Tinnitus can be the first sign of sudden hearing loss or an inner ear tumor!

tinnitus (TINNITUS) hearing noise in one’s ears or in one’s head without warning about hearing. This is especially felt in a quiet environment. Tinnitus is a symptom, not a disease. It can be heard as ringing, hissing, cicada sound, ringing, buzzing sound, wave sound, wind sound, water current sound or hum.

It is frequently seen in the society, and two out of three people are temporarily affected by this disorder at least once in their life. Persistent (chronic) tinnitus detection rate is reported to be 2-7%. It is more common over the age of thirty. Tinnitus is often associated with hearing loss, and as the degree of hearing loss increases, the incidence of tinnitus increases. 40% of patients with tinnitus have hyperacusis, which is called decreased tolerance to sound and discomfort from loud sounds. It has been determined that long-term exposure to noise increases the incidence of tinnitus. If it continues for more than six months, it is called chronic and these cases will be much more difficult to treat. As a result of long-term tinnitus, patients experience restlessness, stress, tension, anxiety disorder, irritability, trouble falling asleep or sleep disruption.

It is believed that tinnitus is the damage to the hair cells that provide hearing in the inner ear (cochlea), and the increased signals sent by the brain to cover the damage in these cells are perceived by the individual as an annoying sound. In the formation of tinnitus, deterioration in the functions of the inner and outer hair cells in the cochlea is held responsible. Prolonged exposure to noise, hypoxia and ischemia have been reported as the main causes of dysfunction of these cells.

Tinnitus is evaluated in two main groups as objective and subjective tinnitus; While the sound can be heard by both the patient and others in objective tinnitus, the sound can only be heard by the patient in subjective tinnitus.

Objective tinnitus causes; vascular (aneurysm, tumor, hypertension), neuromuscular causes such as muscle spasms and the Eustachian tube called patent tuba is constantly open.

Subjective tinnitus causes are caused by problems in the external ear canal, eardrum, middle ear and the ossicles and auditory organ (cochlea).
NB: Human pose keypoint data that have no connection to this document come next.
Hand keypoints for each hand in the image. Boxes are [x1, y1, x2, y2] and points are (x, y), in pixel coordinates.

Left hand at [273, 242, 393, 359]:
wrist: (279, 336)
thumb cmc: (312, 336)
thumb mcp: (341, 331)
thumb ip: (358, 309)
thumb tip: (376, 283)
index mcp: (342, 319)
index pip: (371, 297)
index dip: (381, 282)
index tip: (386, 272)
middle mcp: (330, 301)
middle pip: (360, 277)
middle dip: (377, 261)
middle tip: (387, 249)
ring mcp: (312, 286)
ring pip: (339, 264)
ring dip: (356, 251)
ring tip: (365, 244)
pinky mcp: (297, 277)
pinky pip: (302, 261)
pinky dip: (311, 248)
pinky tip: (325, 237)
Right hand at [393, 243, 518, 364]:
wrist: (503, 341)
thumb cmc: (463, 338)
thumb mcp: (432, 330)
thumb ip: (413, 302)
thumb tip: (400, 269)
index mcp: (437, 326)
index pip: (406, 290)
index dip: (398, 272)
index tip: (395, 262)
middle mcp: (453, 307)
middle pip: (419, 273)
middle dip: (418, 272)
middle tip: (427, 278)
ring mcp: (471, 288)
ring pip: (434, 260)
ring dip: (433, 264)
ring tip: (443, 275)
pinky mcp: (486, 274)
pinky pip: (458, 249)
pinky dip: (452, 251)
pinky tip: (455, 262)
These; ear plugs (plug), nerve and vascular tumors (especially acoustic neuroma), Meniere’s disease, Otosclerosis (ear calcification) and sound (acoustic) trauma, ototoxic drugs, smoking, long-term exposure to noise, ear infections. Tinnitus, especially when accompanied by dizziness and hearing loss, may be the result of a tumor in the inner ear. The first complaint of many patients with sudden hearing loss is usually tinnitus. In addition, some diseases outside the ear can cause subjective tinnitus: Vitamin deficiencies, trace element deficiencies (copper, iron, zinc), metabolic disorders (hypothyroidism, diabetes), tooth and jaw disorders, teeth grinding, cervical vertebra problems, anxiety-tension- Stress-depression, autoimmune diseases such as rheumatoid arthritis, multiple sclerosis, head trauma and finally old age can cause tinnitus to a great extent.

Evaluation of the patient with tinnitus starts with taking the patient’s history first. A detailed ear, nose and throat examination is then performed. Unfortunately, there is no objective diagnosis and test method for the evaluation of tinnitus. A complete audiological examination and tomography or magnetic resonance imaging examinations may be requested. Laboratory examination (whole blood, sugar, thyroid function tests, minerals, vitamins, etc.) is required if it is thought to be caused by extra-ear problems.

Tinnitus treatment begins with prophylaxis. Sound trauma (acoustic trauma), noise and ototoxic drugs (salicylates, nonsteroidal anti-inflammatory drugs, etc.) that may cause tinnitus should be avoided, and blood pressure and sugar should be kept under control. It is necessary to stay away from alcohol, cigarettes, excessive amounts of tea and coffee. Many drugs and various treatment methods, especially acupuncture, have been tried, but there is currently no specific treatment. In recent years, masking treatment has been applied, and although this application does not cure the tinnitus, the patients benefit to a certain extent as they get rid of the disturbing sound of the tinnitus to some extent. Only devices called tinnitus masking can be used for masking. When a hearing aid is used in patients with hearing loss, both masking and tinnitus and hearing loss are treated.